Task objective >>
Your answer should hold all lines of the entries that include the word "information".

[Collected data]
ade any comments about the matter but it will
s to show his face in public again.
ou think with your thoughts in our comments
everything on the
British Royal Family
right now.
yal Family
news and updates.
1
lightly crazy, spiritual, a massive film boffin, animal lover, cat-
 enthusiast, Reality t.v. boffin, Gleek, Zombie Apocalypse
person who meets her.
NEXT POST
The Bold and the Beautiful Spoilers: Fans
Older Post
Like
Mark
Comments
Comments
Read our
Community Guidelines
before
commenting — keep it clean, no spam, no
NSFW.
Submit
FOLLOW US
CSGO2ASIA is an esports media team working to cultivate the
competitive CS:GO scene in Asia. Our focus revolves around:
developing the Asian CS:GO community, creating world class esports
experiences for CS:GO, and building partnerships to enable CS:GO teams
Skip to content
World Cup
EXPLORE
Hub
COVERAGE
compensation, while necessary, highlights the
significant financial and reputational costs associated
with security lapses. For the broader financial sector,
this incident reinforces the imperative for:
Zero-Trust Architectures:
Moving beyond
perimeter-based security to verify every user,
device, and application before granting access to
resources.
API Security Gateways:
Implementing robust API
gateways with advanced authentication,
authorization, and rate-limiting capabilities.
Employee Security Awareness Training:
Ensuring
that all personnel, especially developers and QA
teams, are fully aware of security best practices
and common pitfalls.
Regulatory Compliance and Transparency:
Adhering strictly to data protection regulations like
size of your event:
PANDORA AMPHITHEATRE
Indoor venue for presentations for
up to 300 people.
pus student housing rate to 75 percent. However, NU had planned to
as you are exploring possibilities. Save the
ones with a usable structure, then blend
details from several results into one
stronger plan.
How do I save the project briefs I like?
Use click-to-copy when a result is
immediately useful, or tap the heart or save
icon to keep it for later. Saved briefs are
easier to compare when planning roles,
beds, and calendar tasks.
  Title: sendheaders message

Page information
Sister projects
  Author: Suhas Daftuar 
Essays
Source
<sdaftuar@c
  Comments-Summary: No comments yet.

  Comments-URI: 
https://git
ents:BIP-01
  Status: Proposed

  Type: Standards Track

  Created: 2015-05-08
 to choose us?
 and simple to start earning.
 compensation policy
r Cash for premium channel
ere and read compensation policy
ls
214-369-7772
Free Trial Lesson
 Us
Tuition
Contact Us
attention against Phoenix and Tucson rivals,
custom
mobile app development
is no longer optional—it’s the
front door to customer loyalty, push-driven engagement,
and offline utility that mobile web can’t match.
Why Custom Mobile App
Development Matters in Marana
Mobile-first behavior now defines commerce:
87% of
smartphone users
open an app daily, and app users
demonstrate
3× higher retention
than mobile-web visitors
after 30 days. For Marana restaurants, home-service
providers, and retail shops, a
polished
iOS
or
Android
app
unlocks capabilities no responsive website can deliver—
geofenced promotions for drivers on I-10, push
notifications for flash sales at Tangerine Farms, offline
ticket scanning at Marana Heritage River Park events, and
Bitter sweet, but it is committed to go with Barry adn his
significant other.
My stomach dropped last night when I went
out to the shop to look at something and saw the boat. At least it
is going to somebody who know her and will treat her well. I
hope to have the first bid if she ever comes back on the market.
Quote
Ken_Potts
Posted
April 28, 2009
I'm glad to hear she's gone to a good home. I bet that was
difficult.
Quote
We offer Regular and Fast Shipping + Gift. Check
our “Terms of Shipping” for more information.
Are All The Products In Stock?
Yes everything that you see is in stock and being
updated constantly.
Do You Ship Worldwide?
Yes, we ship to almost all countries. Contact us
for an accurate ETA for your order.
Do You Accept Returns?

Exercise result >>
Page information
our “Terms of Shipping” for more information.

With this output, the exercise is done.